Why R290 Is the Future of Greenhouse Dehumidification
The refrigerant inside your dehumidifier matters — for regulatory compliance, for energy costs, and for your environmental footprint. R290 (propane) is rapidly becoming the standard for greenhouse climate equipment in Europe and North America. Here's why.
The GWP Comparison
| Refrigerant | GWP (100yr) | Regulatory Status | Energy Efficiency |
|---|---|---|---|
| R290 (Propane) | 3 | ✅ No phase-out | Excellent |
| R32 | 675 | ⚠️ Phase-down from 2025 | Good |
| R410A | 2,088 | ❌ Phasing out (EU F-Gas) | Good |
| R134a | 1,430 | ❌ Banned new equipment EU 2025 | Moderate |
Why European Growers Are Leading the Switch
The EU F-Gas Regulation (EU 2024/573) mandates an aggressive phasedown of HFC refrigerants.

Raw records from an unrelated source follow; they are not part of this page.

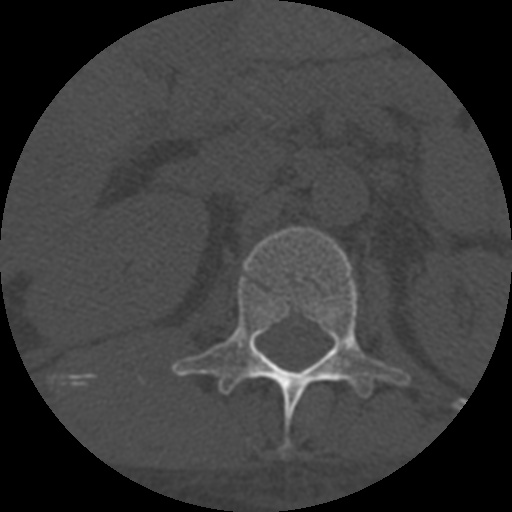
CT including the spine, one axial slice; position 288 of 708 along the scan axis; reconstruction kernel STANDARD; one of 3 acquisitions stored at this slice position; bone window (W 1800 / L 400 HU); 512 × 512 image matrix, field of view 160 × 160 mm. Patient age 55 years. Case-level facts recorded for this patient, not image findings: primary cancer: colon; vertebrae with lytic lesions (as recorded): T12, L1, L5.
Annotated regions visible in this slice (semi-automatically segmented with operator editing):
- L1 vertebra: bounding box (x1, y1, x2, y2) in pixels: (172, 227, 410, 454)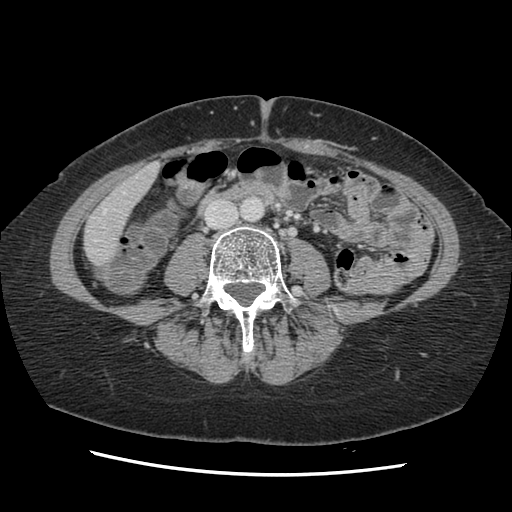
Contrast-enhanced abdominal CT, one axial slice; position 23 of 141 along the scan axis; 120 kVp; soft-tissue window (W 400 / L 40 HU); 2.5 mm slice thickness; 512 × 512 image matrix. Case-level facts recorded for this patient, not image findings: patient: male, age 63 years at operation; diagnosis: colorectal cancer liver metastases, imaged before liver resection; multiple liver metastases: no; largest metastasis: 2.4 cm; disease in both lobes: no.
Annotated regions visible in this slice (outlined manually by an expert reader):
- hepatic veins: bounding box [x1, y1, x2, y2] px = [95, 210, 106, 241]
- liver: [85, 165, 159, 264]
- planned liver remnant (the part of the liver to remain after resection): [85, 166, 159, 264]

By 2030, the EU must reduce HFC consumption to just 21% of 2015 baseline levels. For greenhouse operators, this means equipment using R410A or R134a will become increasingly expensive to service — and eventually impossible to replace.

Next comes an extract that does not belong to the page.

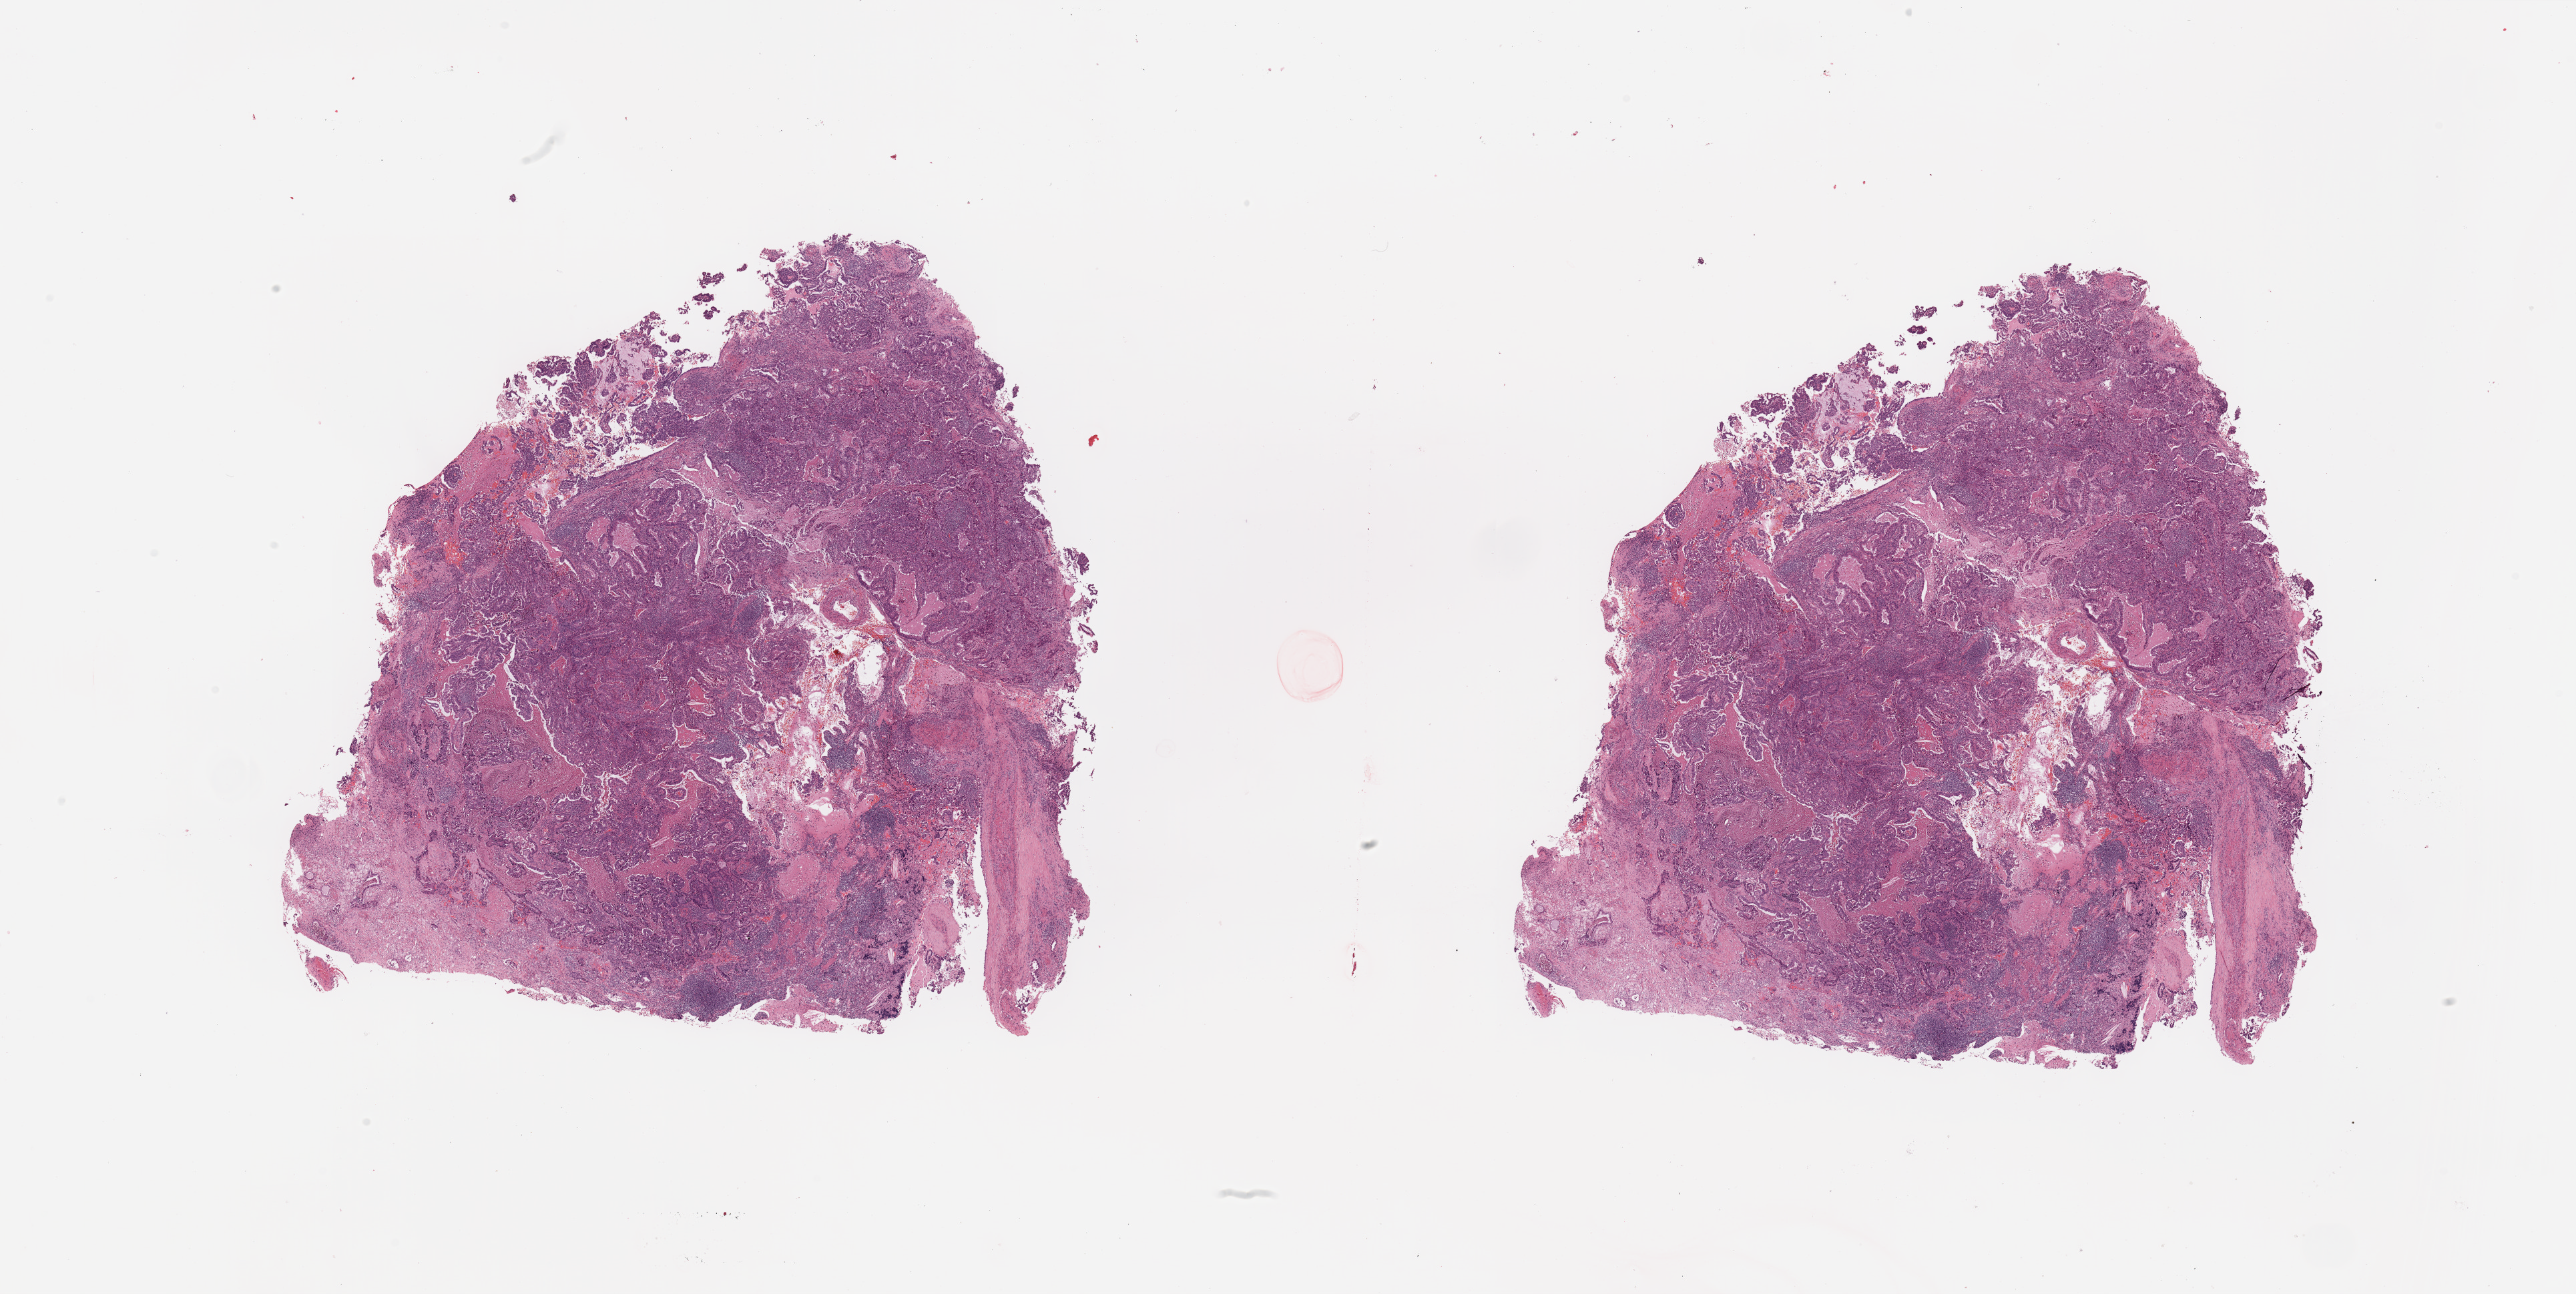
H&E whole-slide image, low-resolution overview of the scanned area, about 30.5 x 15.3 mm; tumour tissue sample, sampled site: lung. Male, 63 y/o.
Diagnosis: Adenocarcinoma, NOS.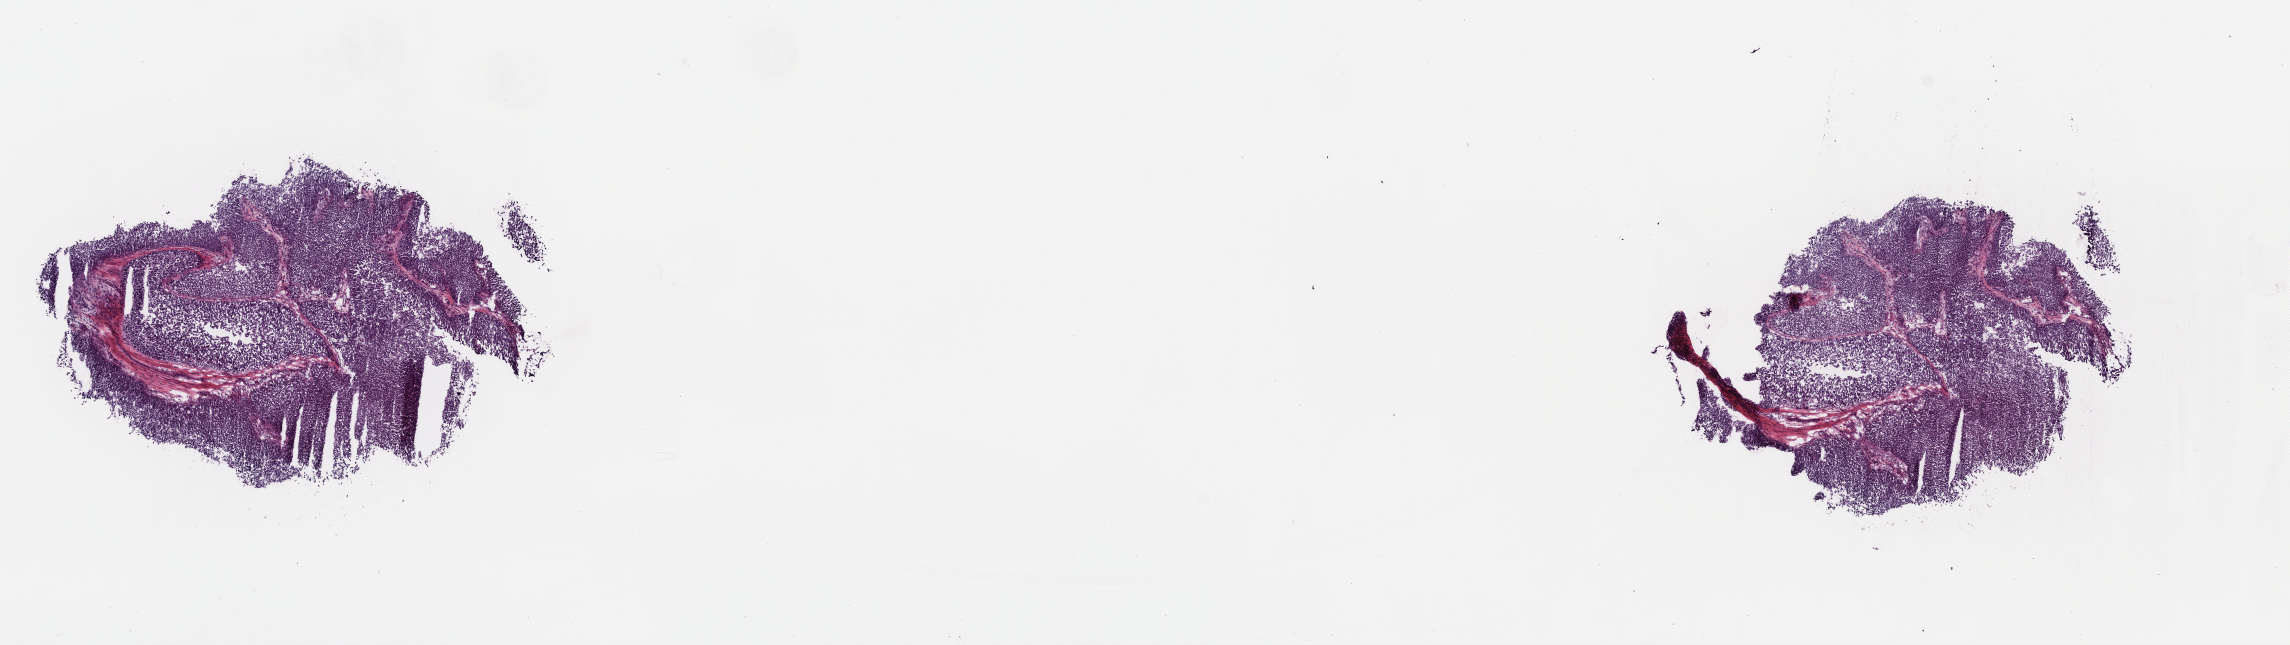
Whole-slide histology image, H&E, whole scanned area (about 18.0 x 5.1 mm) shown as a low-resolution overview. Frozen section from the top of the tissue portion. Bladder, primary tumour sample. Patient: female, age at initial diagnosis 58 years.
Histologic diagnosis: Papillary transitional cell carcinoma.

R290 is classified as A3 (flammable) but with a charge limit of ~500g per circuit in most jurisdictions. GrowClimate's GROW-60, GROW-90, and GROW-120 portable dehumidifiers use R290A with charges well within safety limits, achieving the same dehumidification performance as larger R410A units with dramatically lower environmental impact.
Bottom Line
If you're specifying new dehumidification equipment for a greenhouse project in Europe or North America, R290 is the future-proof choice. It delivers equivalent or better energy efficiency, complies with current and upcoming regulations, and carries a GWP of just 3 — effectively zero climate impact from refrigerant leakage over the equipment lifecycle.